**Texto para leitura:**
--------

20 de set. de 2016

Segunda Fase - OAB - Domingo Passado (18/09/2016)

PEÇA PRÁTICO-PROFISSIONAL O Prefeito do Município Alfa, preocupado com a adequada conduta no seu mandato, procura o presidente nacional do seu partido político Beta, o qual possui representação no Congresso Nacional, e informa que a Lei Orgânica do Município Alfa, publicada em 30 de maio de 1985, estabelece, no seu Art. 11, diversas condutas como crime de responsabilidade do Prefeito, entre elas o não atendimento, ainda que justificado, a pedido de informações da Câmara Municipal, inclusive com previsão de afastamento imediato do Prefeito a partir da abertura do processo político. Informou, também, que a mesma Lei Orgânica, em seu Art. 12, contém previsão que define a competência de processamento e julgamento do Prefeito pelo cometimento de crimes comuns perante Justiça Estadual de primeira instância. Por fim, informou que, em razão de disputa política local, houve recente representação oferecida por Vereadores da oposição com o objetivo de instaurar processo de apuração de crime de responsabilidade com fundamento no referido Art. 11 da Lei Orgânica, a qual poderá ser analisada a qualquer momento. O partido político, após o devido trâmite interno estabelecido no seu estatuto, conclui que a norma municipal está em dissonância com a CRFB/88 e decide adotar providência judicial em relação ao tema. Considerando a situação narrada, na condição de advogado(a) do partido político Beta, utilizando-se do instrumento constitucional adequado, elabore a medida judicial de controle objetivo cabível. (Valor: 5,00) Obs.: o examinando deve fundamentar suas respostas. A mera citação do dispositivo legal não confere pontuação.

--------

**Material fornecido:**
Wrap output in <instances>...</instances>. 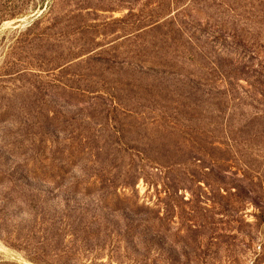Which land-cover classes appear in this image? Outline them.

--------

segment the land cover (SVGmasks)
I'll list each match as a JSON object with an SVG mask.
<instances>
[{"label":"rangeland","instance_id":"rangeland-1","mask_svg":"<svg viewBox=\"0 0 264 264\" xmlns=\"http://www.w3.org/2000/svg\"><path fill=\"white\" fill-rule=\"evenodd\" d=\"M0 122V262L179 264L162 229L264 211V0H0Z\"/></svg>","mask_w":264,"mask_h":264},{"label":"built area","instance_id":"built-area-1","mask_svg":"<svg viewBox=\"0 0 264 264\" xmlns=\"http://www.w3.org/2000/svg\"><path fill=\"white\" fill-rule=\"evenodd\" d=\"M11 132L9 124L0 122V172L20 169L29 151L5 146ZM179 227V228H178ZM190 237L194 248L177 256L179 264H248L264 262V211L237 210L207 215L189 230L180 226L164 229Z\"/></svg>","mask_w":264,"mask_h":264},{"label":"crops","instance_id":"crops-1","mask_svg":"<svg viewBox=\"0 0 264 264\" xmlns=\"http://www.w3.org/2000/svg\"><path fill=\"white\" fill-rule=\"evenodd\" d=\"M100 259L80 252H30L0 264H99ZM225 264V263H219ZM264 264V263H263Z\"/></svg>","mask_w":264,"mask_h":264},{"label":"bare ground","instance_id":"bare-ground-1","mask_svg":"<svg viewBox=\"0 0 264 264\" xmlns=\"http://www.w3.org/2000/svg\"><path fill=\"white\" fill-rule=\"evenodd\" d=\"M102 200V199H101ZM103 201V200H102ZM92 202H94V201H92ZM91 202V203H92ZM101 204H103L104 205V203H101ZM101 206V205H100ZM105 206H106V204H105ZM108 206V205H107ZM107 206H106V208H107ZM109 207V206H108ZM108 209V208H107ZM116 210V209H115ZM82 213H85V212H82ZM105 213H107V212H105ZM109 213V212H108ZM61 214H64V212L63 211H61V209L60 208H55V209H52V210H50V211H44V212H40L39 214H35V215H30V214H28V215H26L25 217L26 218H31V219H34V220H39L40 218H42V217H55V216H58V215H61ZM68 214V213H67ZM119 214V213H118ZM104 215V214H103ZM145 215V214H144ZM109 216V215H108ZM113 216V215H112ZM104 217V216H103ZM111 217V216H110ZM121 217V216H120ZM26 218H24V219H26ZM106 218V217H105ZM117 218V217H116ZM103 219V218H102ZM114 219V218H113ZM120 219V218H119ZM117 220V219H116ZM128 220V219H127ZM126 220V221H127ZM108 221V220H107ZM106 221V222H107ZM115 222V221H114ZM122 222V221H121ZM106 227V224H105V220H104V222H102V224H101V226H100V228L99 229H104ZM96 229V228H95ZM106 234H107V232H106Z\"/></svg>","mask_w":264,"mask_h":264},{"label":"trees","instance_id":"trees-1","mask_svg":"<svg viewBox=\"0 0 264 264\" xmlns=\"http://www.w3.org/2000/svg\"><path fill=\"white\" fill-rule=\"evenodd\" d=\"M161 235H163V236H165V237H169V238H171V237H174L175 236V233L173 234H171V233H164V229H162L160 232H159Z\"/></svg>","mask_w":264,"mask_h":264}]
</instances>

--------

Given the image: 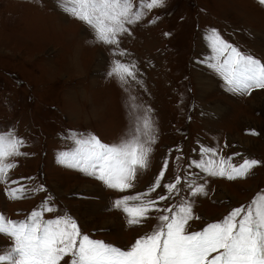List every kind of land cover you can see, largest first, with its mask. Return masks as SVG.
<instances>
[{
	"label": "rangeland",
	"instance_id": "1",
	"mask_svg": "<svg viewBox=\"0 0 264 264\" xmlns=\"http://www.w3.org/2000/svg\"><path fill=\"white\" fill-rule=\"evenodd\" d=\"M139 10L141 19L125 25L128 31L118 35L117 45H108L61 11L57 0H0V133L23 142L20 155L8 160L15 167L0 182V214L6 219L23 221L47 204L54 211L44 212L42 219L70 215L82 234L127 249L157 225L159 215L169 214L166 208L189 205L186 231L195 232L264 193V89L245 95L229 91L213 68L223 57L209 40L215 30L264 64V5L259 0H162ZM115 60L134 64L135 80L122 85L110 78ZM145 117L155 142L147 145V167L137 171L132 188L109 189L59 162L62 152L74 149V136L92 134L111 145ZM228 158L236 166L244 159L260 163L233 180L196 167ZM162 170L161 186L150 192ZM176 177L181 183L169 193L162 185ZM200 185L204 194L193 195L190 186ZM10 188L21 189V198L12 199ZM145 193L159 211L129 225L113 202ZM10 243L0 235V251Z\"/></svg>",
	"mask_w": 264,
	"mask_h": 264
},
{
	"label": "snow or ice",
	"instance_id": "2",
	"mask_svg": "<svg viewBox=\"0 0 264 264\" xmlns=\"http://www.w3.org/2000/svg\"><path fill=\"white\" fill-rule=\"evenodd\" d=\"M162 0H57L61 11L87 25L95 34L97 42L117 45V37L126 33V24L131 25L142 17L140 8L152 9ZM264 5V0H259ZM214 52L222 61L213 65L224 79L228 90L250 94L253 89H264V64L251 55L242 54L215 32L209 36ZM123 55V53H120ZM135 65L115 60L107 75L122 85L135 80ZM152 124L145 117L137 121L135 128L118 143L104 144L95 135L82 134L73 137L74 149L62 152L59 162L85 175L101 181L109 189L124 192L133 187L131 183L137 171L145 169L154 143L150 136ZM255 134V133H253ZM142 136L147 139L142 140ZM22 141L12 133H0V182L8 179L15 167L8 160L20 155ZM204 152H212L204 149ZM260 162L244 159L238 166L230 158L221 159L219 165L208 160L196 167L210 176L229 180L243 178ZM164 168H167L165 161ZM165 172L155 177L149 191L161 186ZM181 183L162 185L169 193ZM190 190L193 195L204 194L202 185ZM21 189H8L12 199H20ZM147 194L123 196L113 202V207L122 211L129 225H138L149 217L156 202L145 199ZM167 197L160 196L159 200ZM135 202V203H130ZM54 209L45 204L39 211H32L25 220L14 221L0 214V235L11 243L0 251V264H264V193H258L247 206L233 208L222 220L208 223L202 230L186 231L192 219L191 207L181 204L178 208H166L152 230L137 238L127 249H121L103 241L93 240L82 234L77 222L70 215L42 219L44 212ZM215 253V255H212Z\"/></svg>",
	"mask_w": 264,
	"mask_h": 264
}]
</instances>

--------

Segundo o texto para leitura, em que data foi publicada a Lei Orgânica do Município Alfa?

Em 30 de maio de 1985.